M. was characterized by innate delicacy - she was afraid to burden herself, and therefore, when she was sick, she did not complain, did not moan, she was embarrassed to call a doctor from the village first-aid post. She believed in God, but not devoutly, although she began every business - “With God!”. Rescuing the property of Thaddeus, stuck on a sleigh on railway crossing, M. was hit by a train and died. Her absence on this earth affects immediately: who will now go sixth to harness to the plow? Who to contact for help?
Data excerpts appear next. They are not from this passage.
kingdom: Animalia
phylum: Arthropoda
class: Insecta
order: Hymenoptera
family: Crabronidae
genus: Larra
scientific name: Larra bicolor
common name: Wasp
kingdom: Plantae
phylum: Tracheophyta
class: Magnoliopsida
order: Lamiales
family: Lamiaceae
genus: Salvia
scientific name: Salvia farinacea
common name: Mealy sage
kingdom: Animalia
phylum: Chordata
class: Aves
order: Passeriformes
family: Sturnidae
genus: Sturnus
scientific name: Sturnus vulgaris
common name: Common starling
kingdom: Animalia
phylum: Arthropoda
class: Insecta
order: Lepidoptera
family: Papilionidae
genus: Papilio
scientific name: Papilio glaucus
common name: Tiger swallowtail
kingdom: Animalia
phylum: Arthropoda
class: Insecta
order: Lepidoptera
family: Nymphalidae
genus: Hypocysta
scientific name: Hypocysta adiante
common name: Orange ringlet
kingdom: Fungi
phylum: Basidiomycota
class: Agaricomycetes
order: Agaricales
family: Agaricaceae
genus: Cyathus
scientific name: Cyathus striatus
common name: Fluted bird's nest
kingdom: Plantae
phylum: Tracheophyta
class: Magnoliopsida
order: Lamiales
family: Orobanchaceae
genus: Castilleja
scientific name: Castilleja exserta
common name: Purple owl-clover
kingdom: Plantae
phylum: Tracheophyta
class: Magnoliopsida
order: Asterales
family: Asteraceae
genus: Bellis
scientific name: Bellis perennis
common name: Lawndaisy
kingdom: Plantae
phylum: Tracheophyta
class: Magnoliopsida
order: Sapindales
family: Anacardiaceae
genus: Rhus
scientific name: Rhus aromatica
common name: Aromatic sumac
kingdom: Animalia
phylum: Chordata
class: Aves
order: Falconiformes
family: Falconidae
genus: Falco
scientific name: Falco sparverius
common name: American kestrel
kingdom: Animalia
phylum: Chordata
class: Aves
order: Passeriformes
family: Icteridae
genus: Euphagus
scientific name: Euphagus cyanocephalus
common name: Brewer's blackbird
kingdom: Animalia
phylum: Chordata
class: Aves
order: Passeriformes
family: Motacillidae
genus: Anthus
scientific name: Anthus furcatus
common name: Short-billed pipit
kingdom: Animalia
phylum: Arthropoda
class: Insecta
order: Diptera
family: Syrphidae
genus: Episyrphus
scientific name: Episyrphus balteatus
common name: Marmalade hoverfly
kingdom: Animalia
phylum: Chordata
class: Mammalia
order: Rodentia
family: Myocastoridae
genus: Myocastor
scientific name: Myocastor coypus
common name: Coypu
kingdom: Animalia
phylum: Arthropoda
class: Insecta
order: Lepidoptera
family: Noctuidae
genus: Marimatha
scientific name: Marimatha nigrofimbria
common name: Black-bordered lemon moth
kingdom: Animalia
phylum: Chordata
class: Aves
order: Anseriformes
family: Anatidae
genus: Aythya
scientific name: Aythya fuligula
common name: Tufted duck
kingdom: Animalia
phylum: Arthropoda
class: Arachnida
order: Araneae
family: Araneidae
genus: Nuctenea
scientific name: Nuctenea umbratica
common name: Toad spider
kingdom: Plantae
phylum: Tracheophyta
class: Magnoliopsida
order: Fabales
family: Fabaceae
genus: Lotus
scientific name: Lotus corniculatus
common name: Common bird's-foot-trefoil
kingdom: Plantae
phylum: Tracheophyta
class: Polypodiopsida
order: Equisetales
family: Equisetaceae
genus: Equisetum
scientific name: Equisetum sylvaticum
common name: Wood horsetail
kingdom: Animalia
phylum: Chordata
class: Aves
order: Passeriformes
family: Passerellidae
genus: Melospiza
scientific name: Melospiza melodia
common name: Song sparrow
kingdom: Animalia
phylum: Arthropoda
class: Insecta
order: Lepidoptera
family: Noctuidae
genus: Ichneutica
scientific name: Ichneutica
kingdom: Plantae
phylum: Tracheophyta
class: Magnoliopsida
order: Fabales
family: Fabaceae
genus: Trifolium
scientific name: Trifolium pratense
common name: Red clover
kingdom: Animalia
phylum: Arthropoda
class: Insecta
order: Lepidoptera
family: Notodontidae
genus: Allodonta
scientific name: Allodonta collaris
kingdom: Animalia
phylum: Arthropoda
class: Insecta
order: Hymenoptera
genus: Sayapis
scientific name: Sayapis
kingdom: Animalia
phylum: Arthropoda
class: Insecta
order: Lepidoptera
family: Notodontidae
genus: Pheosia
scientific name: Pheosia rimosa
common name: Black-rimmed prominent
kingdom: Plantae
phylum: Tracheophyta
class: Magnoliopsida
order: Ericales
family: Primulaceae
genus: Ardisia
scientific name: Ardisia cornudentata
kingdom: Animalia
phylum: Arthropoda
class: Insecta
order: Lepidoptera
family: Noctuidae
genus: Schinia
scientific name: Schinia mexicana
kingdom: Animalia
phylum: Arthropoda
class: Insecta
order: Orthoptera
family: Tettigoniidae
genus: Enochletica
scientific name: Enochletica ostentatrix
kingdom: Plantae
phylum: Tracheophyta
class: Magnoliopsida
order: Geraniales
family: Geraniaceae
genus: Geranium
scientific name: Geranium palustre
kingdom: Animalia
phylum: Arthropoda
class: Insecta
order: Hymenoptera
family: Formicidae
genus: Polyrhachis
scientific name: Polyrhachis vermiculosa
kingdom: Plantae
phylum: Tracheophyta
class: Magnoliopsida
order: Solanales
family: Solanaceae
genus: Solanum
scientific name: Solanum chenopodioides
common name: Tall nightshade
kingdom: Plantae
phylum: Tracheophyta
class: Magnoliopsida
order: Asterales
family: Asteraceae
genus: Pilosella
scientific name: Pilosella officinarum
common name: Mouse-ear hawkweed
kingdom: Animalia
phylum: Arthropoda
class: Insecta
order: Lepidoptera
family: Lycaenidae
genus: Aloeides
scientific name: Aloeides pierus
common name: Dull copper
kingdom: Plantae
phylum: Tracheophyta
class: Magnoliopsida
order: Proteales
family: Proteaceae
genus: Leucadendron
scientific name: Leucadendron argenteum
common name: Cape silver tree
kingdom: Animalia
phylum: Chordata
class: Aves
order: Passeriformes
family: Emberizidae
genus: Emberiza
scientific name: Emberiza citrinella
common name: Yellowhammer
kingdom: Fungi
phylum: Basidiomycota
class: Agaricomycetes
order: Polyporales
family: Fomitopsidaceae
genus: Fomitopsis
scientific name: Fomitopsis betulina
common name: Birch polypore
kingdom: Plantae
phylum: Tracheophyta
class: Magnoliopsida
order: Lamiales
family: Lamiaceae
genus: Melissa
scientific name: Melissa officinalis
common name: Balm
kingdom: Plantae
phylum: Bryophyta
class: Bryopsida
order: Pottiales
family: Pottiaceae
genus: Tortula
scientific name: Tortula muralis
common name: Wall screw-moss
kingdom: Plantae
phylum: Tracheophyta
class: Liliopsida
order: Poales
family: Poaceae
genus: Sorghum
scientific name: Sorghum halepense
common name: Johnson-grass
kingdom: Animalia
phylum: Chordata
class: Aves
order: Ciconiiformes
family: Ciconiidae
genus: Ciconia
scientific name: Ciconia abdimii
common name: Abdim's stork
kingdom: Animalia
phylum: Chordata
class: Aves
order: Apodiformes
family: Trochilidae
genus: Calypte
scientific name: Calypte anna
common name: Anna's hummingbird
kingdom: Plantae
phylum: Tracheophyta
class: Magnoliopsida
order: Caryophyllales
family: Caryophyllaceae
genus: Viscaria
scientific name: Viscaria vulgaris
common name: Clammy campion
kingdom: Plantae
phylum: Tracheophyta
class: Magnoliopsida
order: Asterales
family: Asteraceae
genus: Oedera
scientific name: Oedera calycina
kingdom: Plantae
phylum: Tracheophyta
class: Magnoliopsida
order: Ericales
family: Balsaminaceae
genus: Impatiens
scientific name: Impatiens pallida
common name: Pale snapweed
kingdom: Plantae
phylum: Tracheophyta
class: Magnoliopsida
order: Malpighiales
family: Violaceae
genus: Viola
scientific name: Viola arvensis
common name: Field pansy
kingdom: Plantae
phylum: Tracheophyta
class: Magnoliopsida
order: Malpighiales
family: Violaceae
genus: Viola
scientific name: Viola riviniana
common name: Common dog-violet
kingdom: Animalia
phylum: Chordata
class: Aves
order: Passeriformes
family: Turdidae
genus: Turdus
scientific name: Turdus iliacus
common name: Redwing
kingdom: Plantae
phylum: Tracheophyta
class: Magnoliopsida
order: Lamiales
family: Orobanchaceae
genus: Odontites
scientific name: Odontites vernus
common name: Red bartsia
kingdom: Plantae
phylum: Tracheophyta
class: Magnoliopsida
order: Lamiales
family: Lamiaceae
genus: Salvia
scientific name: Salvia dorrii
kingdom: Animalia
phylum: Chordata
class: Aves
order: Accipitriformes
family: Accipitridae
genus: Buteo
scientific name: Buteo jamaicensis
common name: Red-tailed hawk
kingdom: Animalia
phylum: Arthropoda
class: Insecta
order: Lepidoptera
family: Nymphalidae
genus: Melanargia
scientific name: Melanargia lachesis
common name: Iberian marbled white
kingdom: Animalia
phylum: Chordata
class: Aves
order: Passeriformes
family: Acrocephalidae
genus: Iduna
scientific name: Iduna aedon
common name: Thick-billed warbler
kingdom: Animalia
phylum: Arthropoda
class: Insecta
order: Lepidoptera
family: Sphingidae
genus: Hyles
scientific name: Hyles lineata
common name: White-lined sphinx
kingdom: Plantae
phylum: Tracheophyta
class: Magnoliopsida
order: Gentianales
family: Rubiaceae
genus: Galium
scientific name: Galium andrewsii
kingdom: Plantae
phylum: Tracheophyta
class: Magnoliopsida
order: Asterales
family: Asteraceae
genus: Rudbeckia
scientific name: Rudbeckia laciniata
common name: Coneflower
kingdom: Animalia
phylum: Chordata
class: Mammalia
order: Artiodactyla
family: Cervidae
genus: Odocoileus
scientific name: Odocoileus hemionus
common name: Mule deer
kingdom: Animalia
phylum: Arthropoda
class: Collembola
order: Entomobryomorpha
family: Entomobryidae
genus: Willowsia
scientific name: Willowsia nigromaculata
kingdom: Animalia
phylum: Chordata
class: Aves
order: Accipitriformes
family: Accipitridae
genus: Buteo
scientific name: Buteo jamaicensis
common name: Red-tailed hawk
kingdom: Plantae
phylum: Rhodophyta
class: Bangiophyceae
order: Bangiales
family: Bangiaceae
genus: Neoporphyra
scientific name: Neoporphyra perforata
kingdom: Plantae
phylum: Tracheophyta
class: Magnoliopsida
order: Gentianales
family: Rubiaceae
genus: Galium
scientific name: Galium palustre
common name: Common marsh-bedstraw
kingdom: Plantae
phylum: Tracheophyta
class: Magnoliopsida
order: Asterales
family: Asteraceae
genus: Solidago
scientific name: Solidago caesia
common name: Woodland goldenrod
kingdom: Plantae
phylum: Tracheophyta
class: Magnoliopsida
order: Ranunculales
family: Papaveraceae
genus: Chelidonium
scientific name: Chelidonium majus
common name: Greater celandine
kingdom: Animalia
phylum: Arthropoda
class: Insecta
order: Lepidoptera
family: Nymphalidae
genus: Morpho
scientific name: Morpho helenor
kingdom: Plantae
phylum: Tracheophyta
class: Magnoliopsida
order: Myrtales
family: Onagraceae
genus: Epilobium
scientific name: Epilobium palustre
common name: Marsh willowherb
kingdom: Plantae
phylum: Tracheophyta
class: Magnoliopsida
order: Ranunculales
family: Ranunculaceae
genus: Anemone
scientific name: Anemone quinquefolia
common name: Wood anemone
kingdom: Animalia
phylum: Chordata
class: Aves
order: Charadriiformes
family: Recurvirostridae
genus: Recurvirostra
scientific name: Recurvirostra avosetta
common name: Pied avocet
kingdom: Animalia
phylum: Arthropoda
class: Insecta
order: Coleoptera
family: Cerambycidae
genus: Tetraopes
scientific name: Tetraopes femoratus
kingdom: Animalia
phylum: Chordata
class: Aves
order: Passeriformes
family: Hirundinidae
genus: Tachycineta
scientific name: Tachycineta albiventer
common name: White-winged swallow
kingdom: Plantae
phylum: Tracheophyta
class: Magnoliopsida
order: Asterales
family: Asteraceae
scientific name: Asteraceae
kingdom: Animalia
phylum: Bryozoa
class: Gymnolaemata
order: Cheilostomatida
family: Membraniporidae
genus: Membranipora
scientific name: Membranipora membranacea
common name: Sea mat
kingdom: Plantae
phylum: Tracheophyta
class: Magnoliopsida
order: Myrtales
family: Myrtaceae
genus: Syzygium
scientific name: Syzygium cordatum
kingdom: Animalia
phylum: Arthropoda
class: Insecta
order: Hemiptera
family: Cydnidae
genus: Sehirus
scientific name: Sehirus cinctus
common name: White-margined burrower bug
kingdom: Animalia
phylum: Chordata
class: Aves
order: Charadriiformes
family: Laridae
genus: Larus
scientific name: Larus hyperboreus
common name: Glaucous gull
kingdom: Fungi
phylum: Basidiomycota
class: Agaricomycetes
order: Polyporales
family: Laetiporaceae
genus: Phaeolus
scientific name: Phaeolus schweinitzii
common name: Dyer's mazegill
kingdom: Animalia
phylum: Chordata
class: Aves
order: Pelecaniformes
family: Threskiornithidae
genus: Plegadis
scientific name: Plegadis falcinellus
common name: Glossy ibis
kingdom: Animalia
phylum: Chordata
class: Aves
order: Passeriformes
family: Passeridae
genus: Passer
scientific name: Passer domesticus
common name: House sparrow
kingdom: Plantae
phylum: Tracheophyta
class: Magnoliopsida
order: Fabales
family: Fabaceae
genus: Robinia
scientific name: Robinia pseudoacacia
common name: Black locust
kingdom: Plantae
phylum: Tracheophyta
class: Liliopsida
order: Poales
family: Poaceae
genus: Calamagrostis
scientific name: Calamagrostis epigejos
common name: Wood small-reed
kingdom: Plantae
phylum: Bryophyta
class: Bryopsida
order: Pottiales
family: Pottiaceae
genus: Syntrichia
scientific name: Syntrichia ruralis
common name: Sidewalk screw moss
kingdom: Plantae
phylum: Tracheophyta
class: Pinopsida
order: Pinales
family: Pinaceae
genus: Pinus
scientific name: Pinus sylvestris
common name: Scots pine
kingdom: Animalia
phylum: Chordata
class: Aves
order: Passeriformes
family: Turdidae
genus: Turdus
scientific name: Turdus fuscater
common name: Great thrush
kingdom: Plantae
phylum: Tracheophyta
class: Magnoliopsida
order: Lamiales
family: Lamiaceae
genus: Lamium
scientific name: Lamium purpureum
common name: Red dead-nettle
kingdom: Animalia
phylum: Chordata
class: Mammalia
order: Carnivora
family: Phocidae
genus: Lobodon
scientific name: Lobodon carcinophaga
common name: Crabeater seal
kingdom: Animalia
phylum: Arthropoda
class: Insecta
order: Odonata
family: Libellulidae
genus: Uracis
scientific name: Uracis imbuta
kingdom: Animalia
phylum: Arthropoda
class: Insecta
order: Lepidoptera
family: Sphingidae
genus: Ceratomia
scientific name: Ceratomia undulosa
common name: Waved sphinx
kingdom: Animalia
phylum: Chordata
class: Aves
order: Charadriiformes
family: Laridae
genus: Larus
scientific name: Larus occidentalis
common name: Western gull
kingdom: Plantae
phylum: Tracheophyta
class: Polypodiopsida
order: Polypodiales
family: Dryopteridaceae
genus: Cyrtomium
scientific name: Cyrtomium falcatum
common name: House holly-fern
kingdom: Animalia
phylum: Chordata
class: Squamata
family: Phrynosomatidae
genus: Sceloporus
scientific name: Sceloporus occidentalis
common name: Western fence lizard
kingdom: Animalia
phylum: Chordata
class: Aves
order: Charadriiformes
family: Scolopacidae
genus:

Against the background of M.'s death, the characters of her greedy sisters, Thaddeus - her former lover, Masha's friend, all those who take part in the division of her impoverished belongings, appear. Weeping rushes over the coffin, which turns into "politics", into a dialogue between applicants for Matrenino's "property", which is just a dirty white goat, a rickety cat and ficuses. Matrenin, the guest, observing all this, remembering the living M., suddenly clearly understands that all these people, including him, lived next to her and did not understand that she is the same righteous man, without whom “the village does not stand”.

/ / / The image of Matryona in Solzhenitsyn's story "Matryonin Dvor"

Very touching work Russian writer Alexander Solzhenitsyn. The author was a humanist, so it is not surprising that a pure kind character appears in the story. female image the main character.

The narration is conducted on behalf of the narrator, through the prism of attitudes of which we recognize the images of other characters, including the main character.

Matrena Vasilievna Grigorieva - central. By the will of fate, a former prisoner Ignatich settles in her house. It is he who tells us about the life of Matryona.

The woman did not immediately agree to accept a tenant in her yard, advised to find a place cleaner and more comfortable. But Ignatich was not looking for comfort, it was enough for him to have his own corner. He wanted to live quiet life so I chose the village.

Matryona is a modest resident of the village, simple-hearted and friendly. She was already about sixty years old. She lived alone, as she was a widow and lost all her children. To some extent, the guest diversified her lonely life. After all, now Matryona had someone to get up early for, cook food, there was someone to talk to in the evenings.

The narrator notes that Matryona's round face looked sick because of the yellowness and cloudy eyes. She sometimes had bouts of some kind of illness. And although she was not considered an invalid, the disease knocked her down for several days. Learning about difficult fate woman, Ignatich realized that her illness was quite understandable.

In her youth, Matrena loved Thaddeus and wanted to marry him. However, the war separated the lovers. The news came that he was missing. Matryona was sad for a long time, but at the insistence of her relatives, she married the brother of her former lover. After some time, a miracle happened - Thaddeus returned home alive. He was upset when he learned about the marriage of Matryona. But later he also marries and has many children. Since the children of Matryona did not live long, she takes on the upbringing of one child of Thaddeus and his wife. But her adopted daughter leaves her. After the loss of her husband, Matryona is left completely alone.

The image of Matryona is very light and at the same time tragic. She has always lived more for others than for herself. Despite the pain, Matryona did not shy away from hard work for the benefit of society. However, the narrator notes that the woman did not receive her pension for a long time.

Matrena never refused to help her neighbors. But her disinterested deeds, innocence caused more misunderstanding from the side of her fellow villagers than gratitude.

The woman endured all the trials steadfastly, did not become an embittered person. They say about such people that they have an inner core.

The end of Matryona's life is very tragic. Thaddeus, beloved by her, played a special role in this. He turned out to be a rotten man and insisted that Matryona give him the inheritance of her daughter Kira. Even then, the old woman did not defend her rights, but even helped to dismantle her hut, which led to her sad end.

The image of Matryona is the image of an ingenuous woman misunderstood by others.